• **Annotation records**
--- --- ---
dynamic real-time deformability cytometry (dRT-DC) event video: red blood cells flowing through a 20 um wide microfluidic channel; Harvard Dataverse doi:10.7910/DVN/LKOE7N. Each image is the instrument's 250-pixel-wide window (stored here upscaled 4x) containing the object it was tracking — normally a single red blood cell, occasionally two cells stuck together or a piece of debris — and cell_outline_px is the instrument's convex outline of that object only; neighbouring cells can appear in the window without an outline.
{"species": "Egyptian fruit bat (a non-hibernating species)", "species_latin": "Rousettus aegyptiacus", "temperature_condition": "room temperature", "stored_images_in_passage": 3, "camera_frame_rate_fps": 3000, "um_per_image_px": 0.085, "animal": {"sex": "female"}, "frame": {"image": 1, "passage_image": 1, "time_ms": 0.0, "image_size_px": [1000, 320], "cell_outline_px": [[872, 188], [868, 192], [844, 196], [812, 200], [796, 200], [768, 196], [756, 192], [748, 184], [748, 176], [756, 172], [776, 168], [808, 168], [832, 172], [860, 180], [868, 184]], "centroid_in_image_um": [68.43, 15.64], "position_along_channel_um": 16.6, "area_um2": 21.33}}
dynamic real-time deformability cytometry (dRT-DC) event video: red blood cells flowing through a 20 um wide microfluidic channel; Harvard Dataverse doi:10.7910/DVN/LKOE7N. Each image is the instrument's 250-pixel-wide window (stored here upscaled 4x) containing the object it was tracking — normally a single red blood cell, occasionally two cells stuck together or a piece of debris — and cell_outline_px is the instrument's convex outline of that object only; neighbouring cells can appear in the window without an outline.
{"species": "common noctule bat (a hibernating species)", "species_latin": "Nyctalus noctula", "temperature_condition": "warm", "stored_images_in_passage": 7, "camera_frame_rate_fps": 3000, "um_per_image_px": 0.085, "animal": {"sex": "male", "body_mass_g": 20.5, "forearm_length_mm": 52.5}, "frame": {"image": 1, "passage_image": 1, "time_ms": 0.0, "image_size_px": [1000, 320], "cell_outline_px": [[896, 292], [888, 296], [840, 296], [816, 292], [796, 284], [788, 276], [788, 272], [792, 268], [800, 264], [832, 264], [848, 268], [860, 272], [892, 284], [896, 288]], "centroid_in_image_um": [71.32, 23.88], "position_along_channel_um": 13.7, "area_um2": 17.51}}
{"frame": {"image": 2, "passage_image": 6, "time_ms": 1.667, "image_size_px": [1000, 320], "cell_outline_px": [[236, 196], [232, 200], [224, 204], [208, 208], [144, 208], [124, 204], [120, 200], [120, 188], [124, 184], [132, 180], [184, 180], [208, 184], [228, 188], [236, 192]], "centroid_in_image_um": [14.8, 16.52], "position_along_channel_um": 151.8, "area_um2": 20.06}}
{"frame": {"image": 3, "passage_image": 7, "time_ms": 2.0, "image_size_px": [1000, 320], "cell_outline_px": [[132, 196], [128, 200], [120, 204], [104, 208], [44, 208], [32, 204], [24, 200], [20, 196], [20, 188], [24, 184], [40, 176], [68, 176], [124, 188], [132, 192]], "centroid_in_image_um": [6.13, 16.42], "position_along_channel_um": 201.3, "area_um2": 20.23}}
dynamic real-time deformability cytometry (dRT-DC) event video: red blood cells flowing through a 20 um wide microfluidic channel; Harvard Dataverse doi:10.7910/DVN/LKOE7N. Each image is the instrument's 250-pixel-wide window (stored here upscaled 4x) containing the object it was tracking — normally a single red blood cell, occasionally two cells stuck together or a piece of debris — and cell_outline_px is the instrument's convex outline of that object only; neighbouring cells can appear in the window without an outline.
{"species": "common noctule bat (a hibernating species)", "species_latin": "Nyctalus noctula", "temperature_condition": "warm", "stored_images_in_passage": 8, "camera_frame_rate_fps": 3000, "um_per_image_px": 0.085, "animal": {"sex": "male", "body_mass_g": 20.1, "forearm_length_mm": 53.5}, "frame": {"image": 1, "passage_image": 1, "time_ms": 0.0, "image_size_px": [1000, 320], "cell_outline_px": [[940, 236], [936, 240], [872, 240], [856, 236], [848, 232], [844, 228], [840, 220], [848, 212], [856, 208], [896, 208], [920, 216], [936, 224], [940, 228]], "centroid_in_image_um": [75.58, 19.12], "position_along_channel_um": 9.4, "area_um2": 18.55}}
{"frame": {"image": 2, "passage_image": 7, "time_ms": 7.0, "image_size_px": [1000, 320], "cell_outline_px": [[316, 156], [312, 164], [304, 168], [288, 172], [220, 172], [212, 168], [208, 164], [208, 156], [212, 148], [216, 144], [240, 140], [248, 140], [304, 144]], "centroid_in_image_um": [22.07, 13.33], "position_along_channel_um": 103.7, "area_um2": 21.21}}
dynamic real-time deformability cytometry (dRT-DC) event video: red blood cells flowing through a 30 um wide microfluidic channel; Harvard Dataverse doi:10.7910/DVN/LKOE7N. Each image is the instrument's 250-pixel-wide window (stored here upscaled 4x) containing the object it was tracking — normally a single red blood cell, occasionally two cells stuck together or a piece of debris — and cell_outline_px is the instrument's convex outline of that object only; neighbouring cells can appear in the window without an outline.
--- --- ---
• **Short problem**
What is needed here is an exact reproduction of all the entries.

• **Written response**
dynamic real-time deformability cytometry (dRT-DC) event video: red blood cells flowing through a 20 um wide microfluidic channel; Harvard Dataverse doi:10.7910/DVN/LKOE7N. Each image is the instrument's 250-pixel-wide window (stored here upscaled 4x) containing the object it was tracking — normally a single red blood cell, occasionally two cells stuck together or a piece of debris — and cell_outline_px is the instrument's convex outline of that object only; neighbouring cells can appear in the window without an outline.
{"species": "Egyptian fruit bat (a non-hibernating species)", "species_latin": "Rousettus aegyptiacus", "temperature_condition": "room temperature", "stored_images_in_passage": 3, "camera_frame_rate_fps": 3000, "um_per_image_px": 0.085, "animal": {"sex": "female"}, "frame": {"image": 1, "passage_image": 1, "time_ms": 0.0, "image_size_px": [1000, 320], "cell_outline_px": [[872, 188], [868, 192], [844, 196], [812, 200], [796, 200], [768, 196], [756, 192], [748, 184], [748, 176], [756, 172], [776, 168], [808, 168], [832, 172], [860, 180], [868, 184]], "centroid_in_image_um": [68.43, 15.64], "position_along_channel_um": 16.6, "area_um2": 21.33}}
dynamic real-time deformability cytometry (dRT-DC) event video: red blood cells flowing through a 20 um wide microfluidic channel; Harvard Dataverse doi:10.7910/DVN/LKOE7N. Each image is the instrument's 250-pixel-wide window (stored here upscaled 4x) containing the object it was tracking — normally a single red blood cell, occasionally two cells stuck together or a piece of debris — and cell_outline_px is the instrument's convex outline of that object only; neighbouring cells can appear in the window without an outline.
{"species": "common noctule bat (a hibernating species)", "species_latin": "Nyctalus noctula", "temperature_condition": "warm", "stored_images_in_passage": 7, "camera_frame_rate_fps": 3000, "um_per_image_px": 0.085, "animal": {"sex": "male", "body_mass_g": 20.5, "forearm_length_mm": 52.5}, "frame": {"image": 1, "passage_image": 1, "time_ms": 0.0, "image_size_px": [1000, 320], "cell_outline_px": [[896, 292], [888, 296], [840, 296], [816, 292], [796, 284], [788, 276], [788, 272], [792, 268], [800, 264], [832, 264], [848, 268], [860, 272], [892, 284], [896, 288]], "centroid_in_image_um": [71.32, 23.88], "position_along_channel_um": 13.7, "area_um2": 17.51}}
{"frame": {"image": 2, "passage_image": 6, "time_ms": 1.667, "image_size_px": [1000, 320], "cell_outline_px": [[236, 196], [232, 200], [224, 204], [208, 208], [144, 208], [124, 204], [120, 200], [120, 188], [124, 184], [132, 180], [184, 180], [208, 184], [228, 188], [236, 192]], "centroid_in_image_um": [14.8, 16.52], "position_along_channel_um": 151.8, "area_um2": 20.06}}
{"frame": {"image": 3, "passage_image": 7, "time_ms": 2.0, "image_size_px": [1000, 320], "cell_outline_px": [[132, 196], [128, 200], [120, 204], [104, 208], [44, 208], [32, 204], [24, 200], [20, 196], [20, 188], [24, 184], [40, 176], [68, 176], [124, 188], [132, 192]], "centroid_in_image_um": [6.13, 16.42], "position_along_channel_um": 201.3, "area_um2": 20.23}}
dynamic real-time deformability cytometry (dRT-DC) event video: red blood cells flowing through a 20 um wide microfluidic channel; Harvard Dataverse doi:10.7910/DVN/LKOE7N. Each image is the instrument's 250-pixel-wide window (stored here upscaled 4x) containing the object it was tracking — normally a single red blood cell, occasionally two cells stuck together or a piece of debris — and cell_outline_px is the instrument's convex outline of that object only; neighbouring cells can appear in the window without an outline.
{"species": "common noctule bat (a hibernating species)", "species_latin": "Nyctalus noctula", "temperature_condition": "warm", "stored_images_in_passage": 8, "camera_frame_rate_fps": 3000, "um_per_image_px": 0.085, "animal": {"sex": "male", "body_mass_g": 20.1, "forearm_length_mm": 53.5}, "frame": {"image": 1, "passage_image": 1, "time_ms": 0.0, "image_size_px": [1000, 320], "cell_outline_px": [[940, 236], [936, 240], [872, 240], [856, 236], [848, 232], [844, 228], [840, 220], [848, 212], [856, 208], [896, 208], [920, 216], [936, 224], [940, 228]], "centroid_in_image_um": [75.58, 19.12], "position_along_channel_um": 9.4, "area_um2": 18.55}}
{"frame": {"image": 2, "passage_image": 7, "time_ms": 7.0, "image_size_px": [1000, 320], "cell_outline_px": [[316, 156], [312, 164], [304, 168], [288, 172], [220, 172], [212, 168], [208, 164], [208, 156], [212, 148], [216, 144], [240, 140], [248, 140], [304, 144]], "centroid_in_image_um": [22.07, 13.33], "position_along_channel_um": 103.7, "area_um2": 21.21}}
dynamic real-time deformability cytometry (dRT-DC) event video: red blood cells flowing through a 30 um wide microfluidic channel; Harvard Dataverse doi:10.7910/DVN/LKOE7N. Each image is the instrument's 250-pixel-wide window (stored here upscaled 4x) containing the object it was tracking — normally a single red blood cell, occasionally two cells stuck together or a piece of debris — and cell_outline_px is the instrument's convex outline of that object only; neighbouring cells can appear in the window without an outline.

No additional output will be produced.